Wow. That's right out of the later playbook of Edward Bernays. Set up a fictional committee that "endorses" something in order to enhance its marketing.




I think the point is less about social proof here and more about understanding that a good portion of rejection from investors and prospects could simply be the way you are pitching elevates you above their level, and their natural ego -based response will be to reject it, find holes in it, etc...

If you want to succeed at pitching investors or finding customers, it would do you well to check your vanity at the door, focus less on what you created and more on what it will do for them.

A simple adaptation would be approaching your prospects saying, "Hey I came across this interesting product and thought you would be interested in it." No need to lie, just ommit your involvement.


Yeah! That is how I read it too.

We can take a step beyond that: http://www.ted.com/talks/elizabeth_gilbert_on_genius.html

Here, Elizabeth Gilbert is talking about an older take on genius. That genius is not any one property of a person, but rather, something that appears to the one who is prepared. It makes sense to me, considering that an innovation often occurs to a more than one people who don't have much connection with each other. The time was simply right.

Saying, "I have a genius (for the moment)" rather than "I am a genius" also takes off a lot of pressure to continually prove you are a genius. That kind of hidden agenda (Jungian shadow) covertly demands that other people sees you as the originator. It comes down to ... do you want to see this product come out into the world, or do you want glory?

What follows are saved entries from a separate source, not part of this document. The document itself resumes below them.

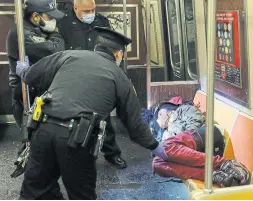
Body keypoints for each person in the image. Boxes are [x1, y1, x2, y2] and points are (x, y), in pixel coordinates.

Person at [15, 27, 167, 200]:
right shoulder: (120, 77)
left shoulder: (68, 55)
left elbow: (31, 75)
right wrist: (157, 148)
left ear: (96, 48)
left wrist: (23, 70)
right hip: (76, 139)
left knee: (35, 190)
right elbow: (135, 125)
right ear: (118, 55)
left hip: (42, 129)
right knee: (81, 194)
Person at [58, 0, 127, 169]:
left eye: (93, 9)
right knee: (74, 119)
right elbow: (59, 49)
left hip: (98, 75)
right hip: (74, 75)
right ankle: (75, 157)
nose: (91, 13)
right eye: (87, 10)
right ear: (75, 8)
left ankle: (112, 154)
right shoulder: (63, 23)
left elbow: (111, 45)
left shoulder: (102, 22)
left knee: (103, 118)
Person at [6, 0, 65, 130]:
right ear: (35, 16)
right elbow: (55, 51)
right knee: (33, 137)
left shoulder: (37, 28)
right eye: (49, 17)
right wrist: (55, 33)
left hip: (38, 88)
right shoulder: (21, 33)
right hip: (27, 93)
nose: (53, 20)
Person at [152, 125, 251, 187]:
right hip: (193, 150)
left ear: (169, 112)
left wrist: (174, 127)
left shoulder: (181, 110)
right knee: (157, 163)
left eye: (161, 113)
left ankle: (224, 163)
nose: (159, 118)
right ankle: (213, 175)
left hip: (205, 136)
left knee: (166, 146)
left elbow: (194, 119)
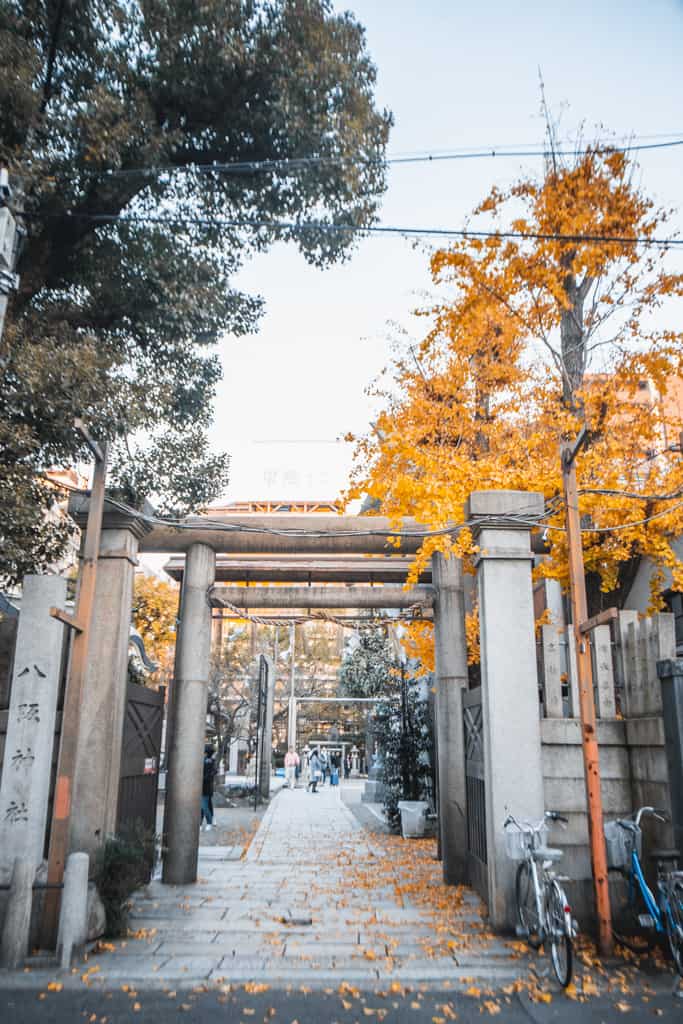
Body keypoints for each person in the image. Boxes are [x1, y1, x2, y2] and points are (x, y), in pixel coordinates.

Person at [201, 744, 217, 831]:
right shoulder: (210, 761)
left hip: (205, 786)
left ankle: (209, 822)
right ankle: (209, 821)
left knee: (204, 806)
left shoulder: (208, 761)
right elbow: (214, 772)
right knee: (206, 805)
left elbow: (213, 772)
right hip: (207, 786)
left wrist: (205, 778)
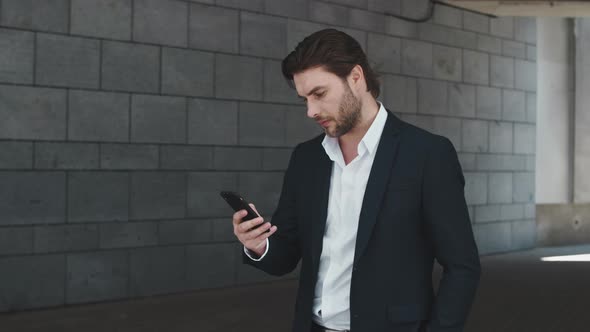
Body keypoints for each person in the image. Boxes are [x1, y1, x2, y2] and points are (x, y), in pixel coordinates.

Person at [231, 28, 481, 332]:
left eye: (319, 94)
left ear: (356, 77)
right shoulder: (306, 159)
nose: (311, 111)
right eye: (304, 99)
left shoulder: (427, 155)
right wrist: (258, 244)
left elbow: (462, 266)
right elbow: (286, 254)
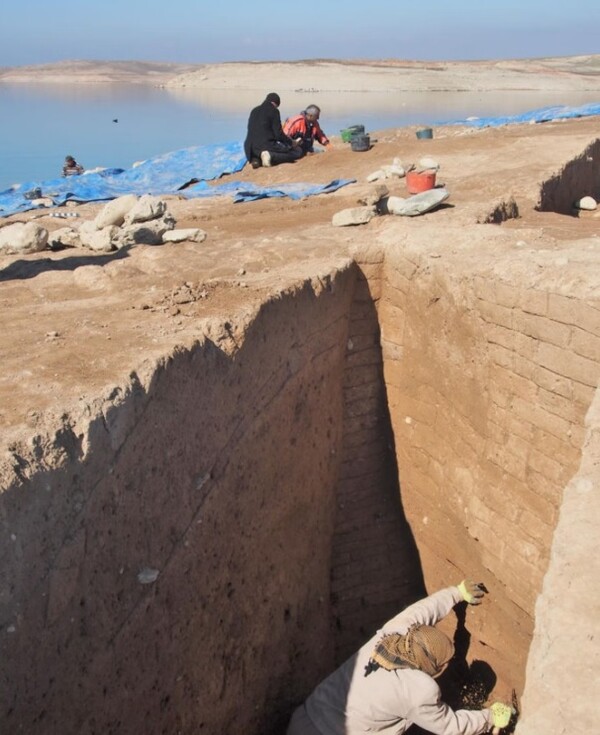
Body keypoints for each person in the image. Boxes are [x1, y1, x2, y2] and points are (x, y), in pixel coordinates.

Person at [286, 580, 515, 735]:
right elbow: (449, 726)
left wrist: (456, 593)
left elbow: (423, 610)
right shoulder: (417, 690)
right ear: (430, 666)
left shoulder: (395, 634)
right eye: (443, 664)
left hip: (303, 720)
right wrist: (490, 717)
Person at [244, 92, 302, 169]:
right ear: (276, 104)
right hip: (265, 145)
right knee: (295, 153)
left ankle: (256, 160)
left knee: (260, 149)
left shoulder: (254, 110)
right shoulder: (274, 111)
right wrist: (291, 143)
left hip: (249, 148)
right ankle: (270, 156)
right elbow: (278, 134)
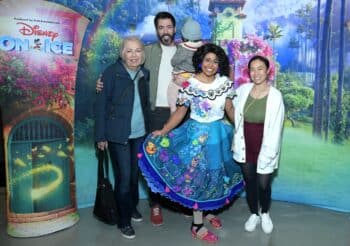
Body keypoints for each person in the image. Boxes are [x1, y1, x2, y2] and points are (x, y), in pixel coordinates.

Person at [138, 43, 244, 243]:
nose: (211, 64)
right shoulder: (190, 85)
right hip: (195, 138)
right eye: (207, 60)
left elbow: (230, 109)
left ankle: (209, 211)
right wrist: (164, 130)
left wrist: (241, 131)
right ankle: (197, 225)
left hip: (219, 138)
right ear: (200, 61)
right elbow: (180, 112)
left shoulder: (225, 83)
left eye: (215, 61)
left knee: (218, 176)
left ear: (219, 63)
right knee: (198, 179)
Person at [94, 36, 150, 239]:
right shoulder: (110, 74)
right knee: (124, 178)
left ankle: (131, 207)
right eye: (129, 51)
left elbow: (144, 105)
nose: (133, 55)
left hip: (140, 134)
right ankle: (123, 220)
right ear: (122, 53)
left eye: (137, 51)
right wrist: (100, 135)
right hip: (119, 136)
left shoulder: (145, 74)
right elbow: (100, 106)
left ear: (143, 55)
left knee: (135, 176)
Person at [232, 55, 285, 234]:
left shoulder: (276, 96)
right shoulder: (242, 90)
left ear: (267, 70)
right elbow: (231, 108)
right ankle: (254, 213)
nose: (256, 73)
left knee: (263, 184)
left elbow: (277, 128)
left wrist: (270, 151)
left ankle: (265, 212)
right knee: (250, 181)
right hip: (245, 143)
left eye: (260, 68)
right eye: (252, 69)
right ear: (249, 72)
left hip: (265, 144)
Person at [167, 18, 203, 113]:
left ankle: (173, 111)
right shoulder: (202, 48)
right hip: (194, 79)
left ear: (184, 36)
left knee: (172, 91)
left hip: (181, 76)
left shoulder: (184, 48)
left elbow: (174, 61)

In other words, there isn't a need to lie, or even omitting your involvement. "Hey I came across this interesting product" is true, not simply evasive -- the genius was gifted to you; and if you are not prepared to share it, then it will find someone else more suitable.

Besides. How can you expect a startup to mature into a business model that runs itself if you can't let go of demanding credit? If it is about the product -- regardless of credit -- then the whole team is involved -- engineers, designers, investors and customers.

Thanks for sharing this bit from Ben Franklin. Earlier this morning, I had sent out a snarky email. I was overtly saying I wanted to pass on some ideas, yet I was demanding credit in the subtext. This was not impeccable, and probably came across as creepy. Now I know :-)


Oh, and "a good portion of rejection from investors and prospects could simply be the way you are pitching elevates you above their level, and their natural ego"

A way to refine that is to say, when you pitch to elevate you above your level, you are challenging the investor or prospect and probably leaking out contempt. The investor or prospect is likely to reject your pitch to answer that challenge.

If there are no challenge, then this kind of byplay does not distract from the epic awesomeness of the idea.

"... focus less on what you created and more on what it will do for them." <-- Ha! That deepens the understanding of "Customer Development." If you're caught up with the Jungian shadows to demand credit, then you won't really try to understand user benefit or user needs since you put yourself first ahead of the customer. Cool.


That is lying. Dishonesty is effective; that doesn't make it honesty.


Oh it's all about social proof. How human beings generally operate: "What's in it for me?" and "Why should I help you?"


Completely different motive, here.


Motive doesn't matter. It's the method.